# Logistic function

A monotonic function from the real numbers to the open unit interval.

[summary: The logistic function is a [-sigmoid] function that maps the real numbers to the unit interval $(0, 1)$ using the formula $\displaystyle f(x) = \frac{1}{1 + e^{-x}}$ or variants of this formula.]

The logistic function is a [-sigmoid] function that maps the real numbers to the unit interval $(0, 1)$ using the formula $\displaystyle f(x) = \frac{1}{1 + e^{-x}}$.

More generally, there exists a [family_of_functions family] of logistic functions that can be written as $\displaystyle f(x) = \frac{M}{1 + \alpha^{c(x_0 - x)}}$, where:

• $M$ is the upper bound of the function (in which case the function maps to the interval $(0, M)$ instead).
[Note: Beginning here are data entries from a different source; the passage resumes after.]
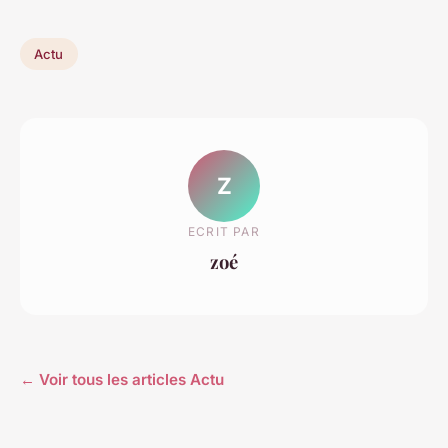
Actu
Z
ECRIT PAR
zoé
← Voir tous les articles Actu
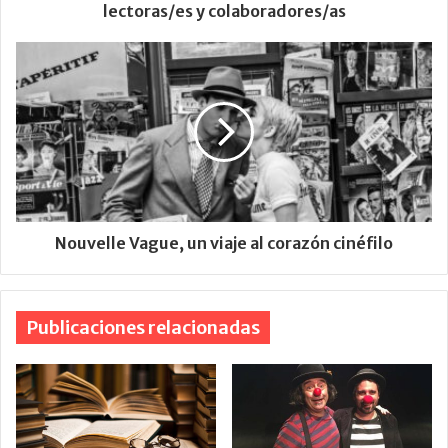
lectoras/es y colaboradores/as
Nouvelle Vague, un viaje al corazón cinéfilo
Publicaciones relacionadas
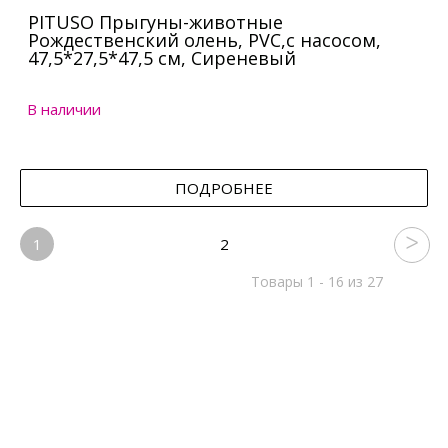
PITUSO Прыгуны-животные
Рождественский олень, PVC,с насосом,
47,5*27,5*47,5 см, Сиреневый
В наличии
ПОДРОБНЕЕ
1
2
Товары 1 - 16 из 27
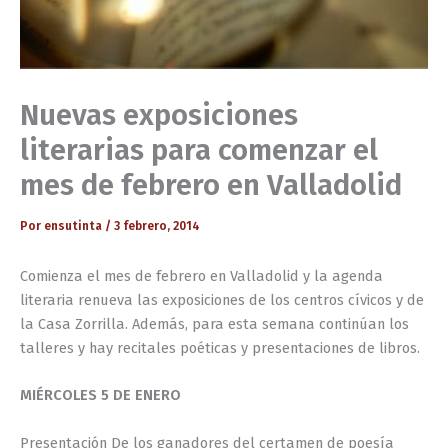
Nuevas exposiciones
literarias para comenzar el
mes de febrero en Valladolid
Por
ensutinta
/
3 febrero, 2014
Comienza el mes de febrero en Valladolid y la agenda
literaria renueva las exposiciones de los centros cívicos y de
la Casa Zorrilla. Además, para esta semana continúan los
talleres y hay recitales poéticas y presentaciones de libros.
MIÉRCOLES 5 DE ENERO
Presentación De los ganadores del certamen de poesía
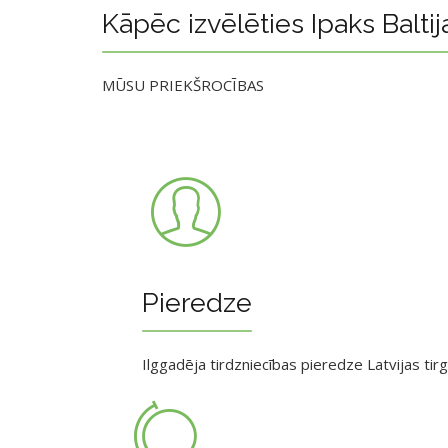
Kāpēc izvēlēties Ipaks Baltij
MŪSU PRIEKŠROCĪBAS
Pieredze
Ilggadēja tirdzniecības pieredze Latvijas tir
When $M = 1$, the logistic function is usually being used to calculate some Probability or Proportion of a total.

• $x_0$ is the inflection point of the curve, or the value of $x$ where the function's growth stops speeding up and starts slowing down.

• $\alpha$ is a variable controlling the steepness of the curve.

• $c$ is a scaling factor for the distance.

## Applications

• The logistic function is used to model growth rates of populations in an ecosystem with a limited carrying capacity.

• The inverse logistic function (with $\alpha = 2$) is used to convert a probability to log-odds form for use in Bayes' rule.

• The logistic function (with $\alpha = 10$ and $c = 1/400$) is used to calculate the expected probability of a player winning given a specific difference in rating in the Elo rating system.